With Nowhere, Araki amped up the surrealism by using unconventional set design that makes the film feel like a bizarre fever dream you might conjure up after one too many. Yet, the movie is not short of heavy themes, from rape and drug addiction to violence and suicide. Araki’s ability to blend trashy aesthetics, campy humour, and sheer ridiculousness with such poignant topics sums up the experience of being a teenager pretty accurately. It’s a rather brutal watch at times, but Araki carves out a film that reflects the adolescent psyche, showing viewers that they’re not alone in feeling like an outsider.
Blending incessant violence and nihilism with humour, Nowhere is darkly surreal and abstract, presenting a muddled view of the world that resonates with the way we navigate the world as adolescents, drawn to both bright colours and the newest styles as much as unprotected sex and negative ways of thinking.
A few years after the trilogy was released, Araki directed Mysterious Skin, which shed light on child abuse and the way trauma can affect individuals as they grow older, another instance of the filmmaker understanding the broad spectrum of the adolescent experience. The movie meets the characters when they are 18, a pivotal point in their lives that sees them attempting to move into adulthood.

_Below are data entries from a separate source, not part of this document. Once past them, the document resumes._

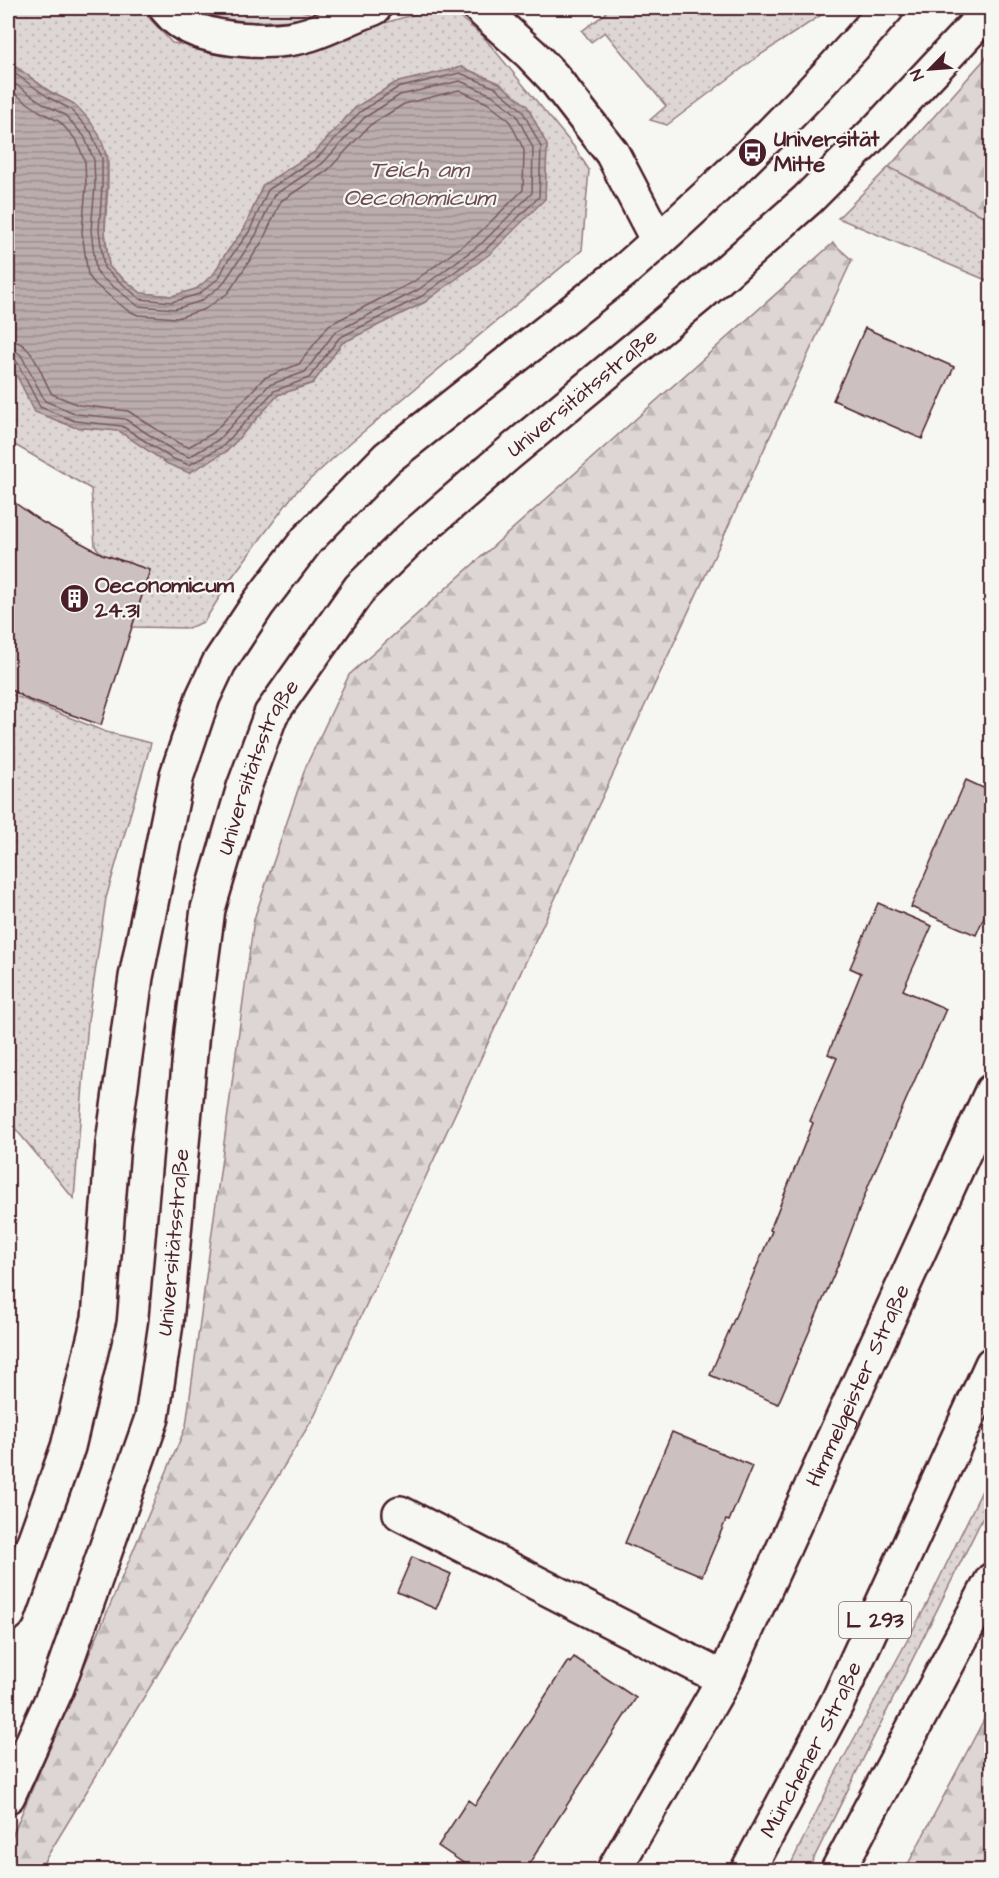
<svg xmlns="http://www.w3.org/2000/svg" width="999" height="1878" font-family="'Architects Daughter',sans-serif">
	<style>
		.green { fill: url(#green-dots); stroke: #947a80; stroke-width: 1.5 }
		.forest { fill: url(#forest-firs); stroke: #947a80; stroke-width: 1.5 }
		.water { fill: url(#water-rules); stroke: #8e747a; stroke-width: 1.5 }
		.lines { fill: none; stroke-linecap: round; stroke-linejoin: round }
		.shore { stroke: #77585f; stroke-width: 1.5 }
		.building { fill: #ccc1c0; stroke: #4a1f2b; stroke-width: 1.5 }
		.street-casing { stroke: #4a1f2b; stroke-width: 38 }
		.secondary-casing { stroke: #4a1f2b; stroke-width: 38 }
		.highway-casing { stroke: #4a1f2b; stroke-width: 38 }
		.street { stroke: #f6f6f2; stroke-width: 33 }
		.secondary { stroke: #f6f6f2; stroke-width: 33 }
		.highway { stroke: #f6f6f2; stroke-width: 33 }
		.labels { text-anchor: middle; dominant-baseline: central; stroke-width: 4.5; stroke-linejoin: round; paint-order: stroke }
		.shield { fill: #f6f6f2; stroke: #7e6067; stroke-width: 1.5 }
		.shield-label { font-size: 21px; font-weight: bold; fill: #4a1f2b }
		.poi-label { font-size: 22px; font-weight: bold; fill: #4a1f2b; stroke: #f6f6f2; text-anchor: start }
		.street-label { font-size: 22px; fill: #4a1f2b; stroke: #f6f6f2 }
		.water-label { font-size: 24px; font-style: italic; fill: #6c4a52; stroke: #f6f6f2 }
	</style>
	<defs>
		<pattern id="green-dots" width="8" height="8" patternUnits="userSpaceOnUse" patternTransform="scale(1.5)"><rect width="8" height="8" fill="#ddd6d5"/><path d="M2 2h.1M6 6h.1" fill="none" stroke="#bfb7b7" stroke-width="1.8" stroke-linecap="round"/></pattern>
		<pattern id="forest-firs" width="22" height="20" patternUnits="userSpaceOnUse" patternTransform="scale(1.5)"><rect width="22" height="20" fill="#ddd6d5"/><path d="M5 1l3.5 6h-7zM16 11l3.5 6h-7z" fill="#bfb7b7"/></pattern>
		<pattern id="water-rules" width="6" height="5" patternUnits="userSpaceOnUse" patternTransform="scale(1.5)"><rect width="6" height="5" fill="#bbadae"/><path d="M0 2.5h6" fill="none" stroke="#9a8c8e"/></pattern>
	</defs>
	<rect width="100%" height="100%" fill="#f6f6f2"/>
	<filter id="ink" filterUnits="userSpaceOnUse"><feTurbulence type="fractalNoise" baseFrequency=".0167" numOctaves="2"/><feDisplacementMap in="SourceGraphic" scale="12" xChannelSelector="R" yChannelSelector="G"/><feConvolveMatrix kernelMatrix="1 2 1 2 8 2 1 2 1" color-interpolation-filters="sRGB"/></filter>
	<g filter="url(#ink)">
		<path class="green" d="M8,8h132l32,35 124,12 78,-29 38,-11 40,-4 31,25 92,112 14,22 -7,80 -231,192 -57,52 -62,83 -28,45 -16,6 -56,-1 18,-57 -48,-16 -7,-8 -4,-57 -83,-48v-83l27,54 39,15 45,4 49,33 59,-13 51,-56 35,-12 29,-40 83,-41 120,-103 2,-53 -20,-40 -28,-23 -37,-16 -67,16 -39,24 -41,45 -52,33 -19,44 -22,30 -8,16 -18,14 -24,7 -31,-3 -32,-26 -4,-37 3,-43v-30l-34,-53 -23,-12 -35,-25 -8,-2z
			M181,8h112l19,6 -13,6 -76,3z
			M603,8h229l-72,47 -93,70 -17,-5 16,-14 -61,-74 -14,10 -9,-11 24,-18z
			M889,167l102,53v62l-153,-64z
			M8,693l98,39 45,11 -45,155 -18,123 -14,178 -66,-79z
			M991,1472v29l-183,369h-20l47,-96 93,-172z"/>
		<path class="forest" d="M991,52v168l-102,-53z
			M833,243l19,17 -537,1155 -276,455h-31v-24l178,-420 68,-507 52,-153 43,-91z
			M991,1706v164h-86z"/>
		<path class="water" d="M8,65c16,4 28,18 42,27 8,5 18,7 25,13 46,42 29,73 30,125 0,12 3,25 4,37l32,26 31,3 24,-7 18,-15 8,-15 22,-30 19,-44 52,-33 41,-45 39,-24 66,-16 38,16 28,23 20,39 -2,54 -54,54 -66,49 -83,41 -29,40 -35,12 -51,56 -38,22 -21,-9 -49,-33 -45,-4 -39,-15 -27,-54z"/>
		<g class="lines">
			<path class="shore" d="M8,71l6,2 34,24 22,12 21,23 11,26v29l-3,43 5,38 36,31 32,3 27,-8 20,-16 8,-16 22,-30 19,-42 50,-33 42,-45 37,-24 63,-15 36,15 26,22 19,37 -2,50 -52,51 -65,48 -83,42 -30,40 -35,13 -51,55 -34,19 -18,-7 -49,-32 -47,-5 -35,-14 -24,-47 -8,-3
				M8,79l36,25 21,11 19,21 10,24 1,26 -4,44 5,40 5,7 37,29 37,3 26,-8 21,-16 34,-50 18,-40 49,-32 41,-45 36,-23 60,-14 32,14 24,19 17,34 -1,45 -50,50 -64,47 -83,42 -30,40 -36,13 -51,55 -29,17 -15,-6 -49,-32 -48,-5 -32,-13 -24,-46 -5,-4 -8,-2
				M8,89l31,22 21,11 17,19 8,21 1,24 -4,46 6,43 7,9 32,26 11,5 39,3 28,-9 23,-16 34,-51 19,-41 47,-31 42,-45 34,-21 55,-14 28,13 22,17 15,30 -1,40 -47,46 -63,46 -84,43 -30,39 -35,14 -51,55 -25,14 -10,-4 -50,-32 -49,-6 -27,-11c-12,-19 -18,-53 -44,-54"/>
		</g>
		<path class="building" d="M865,328l89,39 -32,72 -89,-39z
			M8,498l34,24 60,32 48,16 -49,155 -72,-25 -21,-12z
			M966,780l26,12v107l-16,36 -65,-28z
			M878,903l54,23 -29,64 43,19 -77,175 -28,74 -63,146 -68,-29 62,-144 -2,-1 43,-107 -3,-2 27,-63 -9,-4 33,-81 -11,-5z
			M672,1432l80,34 -23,55 -3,-1 -24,56 -77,-33z
			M412,1557l39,17 -15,35 -39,-17z
			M574,1657l62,41 -111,172h-51l-36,-24 30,-46 7,5 93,-144 2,2z"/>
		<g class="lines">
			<defs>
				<g id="street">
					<path d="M166,8c4,4 8,10 13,13 29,21 98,24 131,13 22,-7 43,-19 64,-26"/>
					<path d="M480,8l51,46 22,23 59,76 46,88"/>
					<path d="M400,1513l324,166"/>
					<path id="s1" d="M614,1870l110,-191 268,-588"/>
				</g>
				<g id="secondary">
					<path d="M8,1614l60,-167 31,-129 14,-175 23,-166 41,-202 26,-78 16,-34 39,-59 49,-64 80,-82 237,-187c94,-82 183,-169 263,-263"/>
					<path id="s2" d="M8,1796l49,-108 95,-270 14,-95 26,-292 16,-122 36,-122 27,-73 89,-126 50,-49 97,-84 193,-160 107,-95 72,-72 112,-120"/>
				</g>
				<g id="highway">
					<path id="s3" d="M748,1870l90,-169 154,-337"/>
					<path d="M838,1870l154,-290"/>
				</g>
			</defs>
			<use href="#street" class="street-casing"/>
			<use href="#secondary" class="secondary-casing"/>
			<use href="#highway" class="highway-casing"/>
			<use href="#street" class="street"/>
			<use href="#secondary" class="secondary"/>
			<use href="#highway" class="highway"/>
		</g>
	</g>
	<defs>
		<symbol id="bus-disc" viewBox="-11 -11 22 22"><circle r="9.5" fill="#4a1f2b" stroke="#f6f6f2"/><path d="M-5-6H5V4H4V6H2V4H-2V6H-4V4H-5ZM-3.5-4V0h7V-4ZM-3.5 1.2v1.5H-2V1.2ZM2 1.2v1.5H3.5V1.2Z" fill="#fff"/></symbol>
		<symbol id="building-disc" viewBox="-11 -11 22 22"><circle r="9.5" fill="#4a1f2b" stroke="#f6f6f2"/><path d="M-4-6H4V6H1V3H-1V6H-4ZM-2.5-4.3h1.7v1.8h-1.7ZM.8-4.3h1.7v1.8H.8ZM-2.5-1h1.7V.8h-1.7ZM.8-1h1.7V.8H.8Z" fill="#fff"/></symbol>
	</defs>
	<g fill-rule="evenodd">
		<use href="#bus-disc" x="736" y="136" width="33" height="33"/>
		<use href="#building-disc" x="58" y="582" width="33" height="33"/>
	</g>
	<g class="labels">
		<rect class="shield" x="839" y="1602" width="72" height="36" rx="4.5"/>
		<g class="shield-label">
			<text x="875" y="1620">L 293</text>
		</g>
		<g class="poi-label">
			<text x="774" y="139">Universität<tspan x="774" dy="25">Mitte</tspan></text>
			<text x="95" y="585">Oeconomicum<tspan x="95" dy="25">24.31</tspan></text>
		</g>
		<g class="street-label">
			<text stroke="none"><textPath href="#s2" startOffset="1572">Universitätsstraße</textPath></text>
			<text stroke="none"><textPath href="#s2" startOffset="1068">Universitätsstraße</textPath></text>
			<text stroke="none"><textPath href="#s2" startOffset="582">Universitätsstraße</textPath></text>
			<text stroke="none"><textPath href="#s1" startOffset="543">Himmelgeister Straße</textPath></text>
			<text stroke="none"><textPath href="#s3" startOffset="136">Münchener Straße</textPath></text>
		</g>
		<g class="water-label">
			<text x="419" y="170">Teich am<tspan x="419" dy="28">Oeconomicum</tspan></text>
		</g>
	</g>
	<rect width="999" height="1878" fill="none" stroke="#f6f6f2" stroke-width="30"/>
	<rect x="15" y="15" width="969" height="1848" fill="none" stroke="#4a1f2b" stroke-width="2" filter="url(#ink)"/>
	<g transform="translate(930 69) rotate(245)" stroke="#f6f6f2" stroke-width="4.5" paint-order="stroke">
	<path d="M0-4.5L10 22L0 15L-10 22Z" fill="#4a1f2b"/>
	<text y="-9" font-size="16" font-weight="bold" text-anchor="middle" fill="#4a1f2b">N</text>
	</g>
</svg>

Yet, the memories of being abused haunt the two main characters, Brian and Neil, with their trauma manifesting in extremely different ways, from prostitution to a preoccupation with alien abduction. It’s easily Araki’s most moving film, highlighting how hard the transition from adolescence to adulthood can be when you are tormented by your memory. The director treats his subjects with empathy and care, and while it’s no easy watch, Mysterious Skin is one of the most essential movies about childhood and coming-of-age.
Araki’s filmography has also spanned stoner comedies (Smiley Face) and bizarre sci-fi comedies (Kaboom), but it’s his works about the complexity of adolescence and the move from childhood to being a grown-up that have endured the longest. From Totally Fucked Up to The Doom Generation and beyond, Araki’s understanding of the hardships that face many teenagers, particularly those who identify with identities marginalised in American society, has allowed many viewers to feel understood and represented on screen.
The auteur’s love of weird humour and campy aesthetics give his films a specific quality that mirrors the innate absurdism of growing up, which is also reflected in the sometimes over-the-top acting style Araki encourages in much of his work. Like the lovechild of John Waters and Jean-Luc Godard, who grew up on a diet of David Lynch, Araki’s movies invite viewers into the chaos of adolescence, where nihilism runs free, sex is often had a little too recklessly, and violence lurks around every corner. His movies might not always end happily, but they’re always completely real, encapsulating the drama of adolescence in all of its equal danger and stupidity.